Collected data:
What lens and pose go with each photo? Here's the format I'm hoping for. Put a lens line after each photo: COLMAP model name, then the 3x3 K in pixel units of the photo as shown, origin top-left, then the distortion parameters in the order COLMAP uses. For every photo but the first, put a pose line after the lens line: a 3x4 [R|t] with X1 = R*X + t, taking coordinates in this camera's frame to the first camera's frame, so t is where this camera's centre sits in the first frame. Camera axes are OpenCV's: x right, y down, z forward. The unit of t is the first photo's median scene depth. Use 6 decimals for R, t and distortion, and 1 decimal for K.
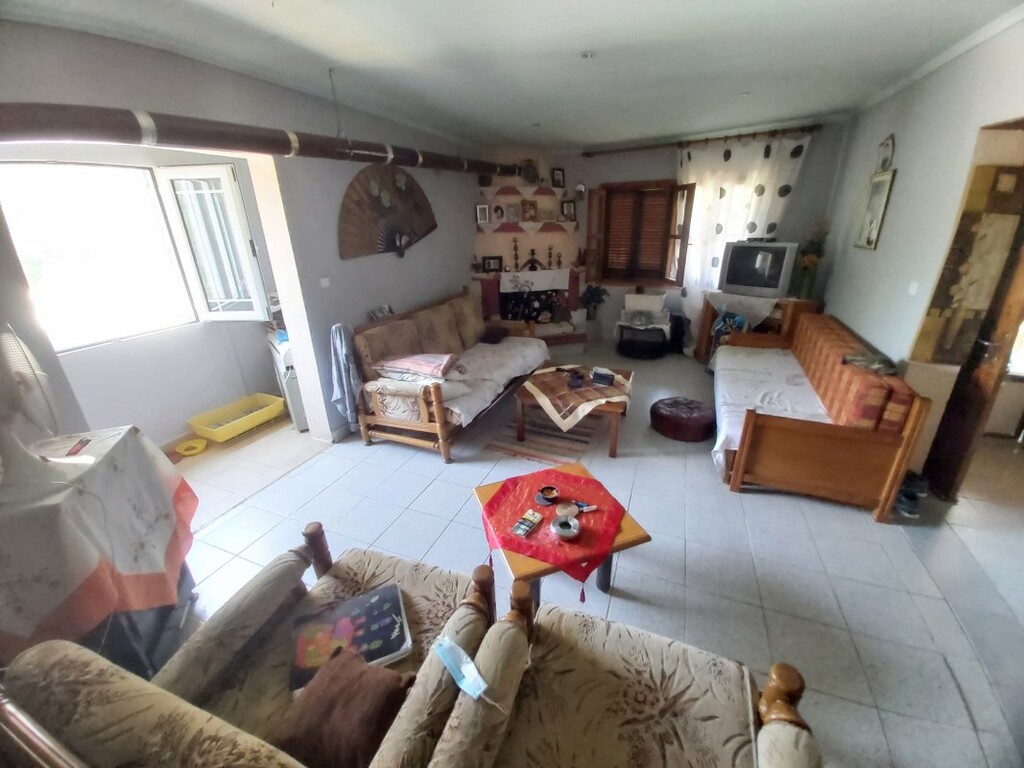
lens RADIAL K [[401.6, 0, 515.0], [0, 401.6, 375.0], [0, 0, 1]] dist [0.016119, -0.015002]
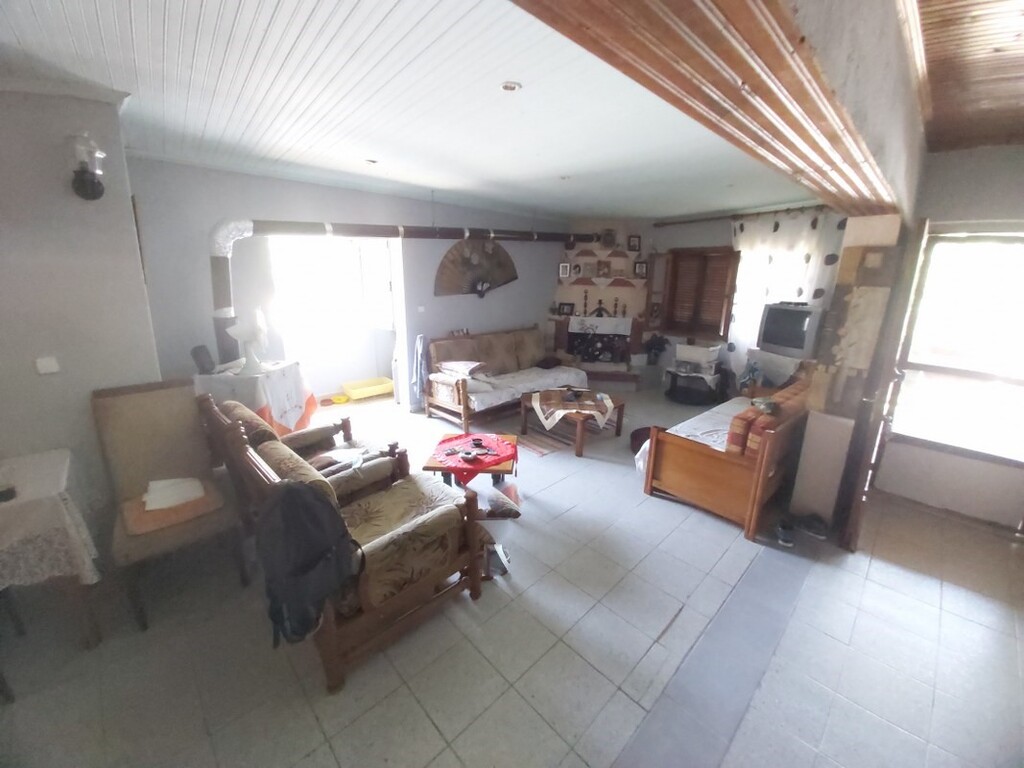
lens RADIAL K [[401.6, 0, 515.0], [0, 401.6, 375.0], [0, 0, 1]] dist [0.016119, -0.015002]
pose [[0.912501, 0.136316, -0.385694, 0.352733], [-0.179764, 0.980553, -0.078741, 0.058557], [0.367460, 0.141185, 0.919261, -0.199695]]
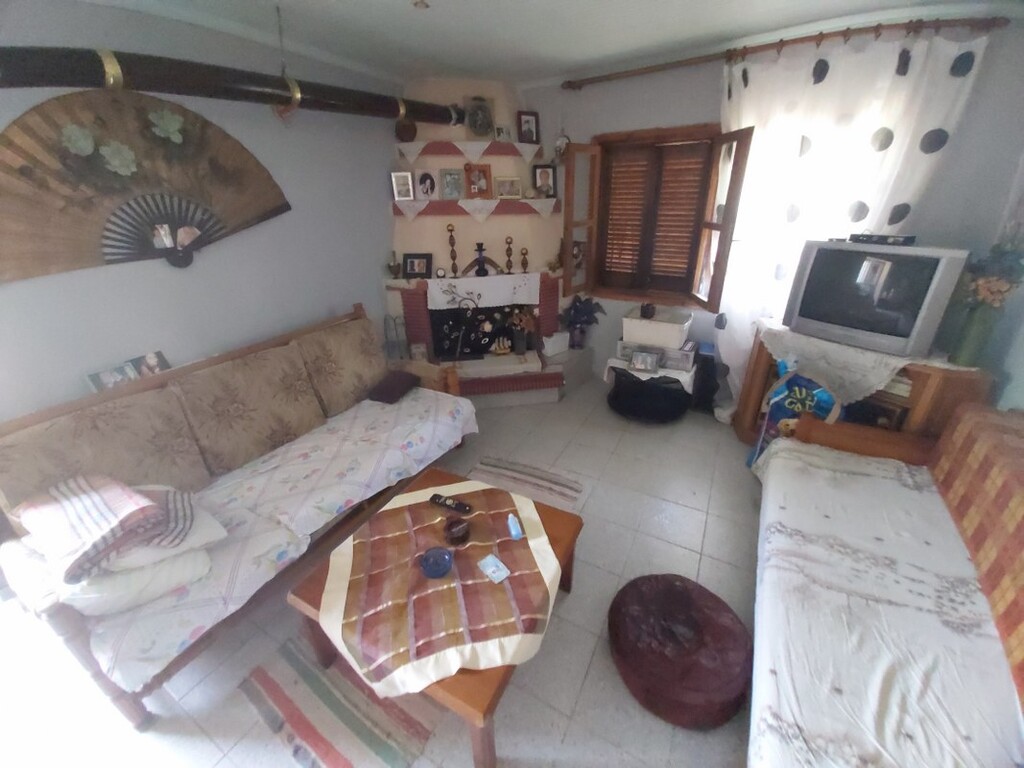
lens RADIAL K [[401.6, 0, 515.0], [0, 401.6, 375.0], [0, 0, 1]] dist [0.016119, -0.015002]
pose [[0.993189, 0.047086, -0.106579, 0.204387], [-0.040766, 0.997322, 0.060724, -0.165457], [0.109153, -0.055965, 0.992448, 0.412589]]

> _WHAT YOU WILL DO_: What you return must match each record exactly and contain no images.

> _YOUR RESPONSE_:
What lens and pose go with each photo? Here's the format I'm hoping for. Put a lens line after each photo: COLMAP model name, then the 3x3 K in pixel units of the photo as shown, origin top-left, then the distortion parameters in the order COLMAP uses. For every photo but the first, put a pose line after the lens line: a 3x4 [R|t] with X1 = R*X + t, taking coordinates in this camera's frame to the first camera's frame, so t is where this camera's centre sits in the first frame. Camera axes are OpenCV's: x right, y down, z forward. The unit of t is the first photo's median scene depth. Use 6 decimals for R, t and distortion, and 1 decimal for K.
lens RADIAL K [[401.6, 0, 515.0], [0, 401.6, 375.0], [0, 0, 1]] dist [0.016119, -0.015002]
lens RADIAL K [[401.6, 0, 515.0], [0, 401.6, 375.0], [0, 0, 1]] dist [0.016119, -0.015002]
pose [[0.912501, 0.136316, -0.385694, 0.352733], [-0.179764, 0.980553, -0.078741, 0.058557], [0.367460, 0.141185, 0.919261, -0.199695]]
lens RADIAL K [[401.6, 0, 515.0], [0, 401.6, 375.0], [0, 0, 1]] dist [0.016119, -0.015002]
pose [[0.993189, 0.047086, -0.106579, 0.204387], [-0.040766, 0.997322, 0.060724, -0.165457], [0.109153, -0.055965, 0.992448, 0.412589]]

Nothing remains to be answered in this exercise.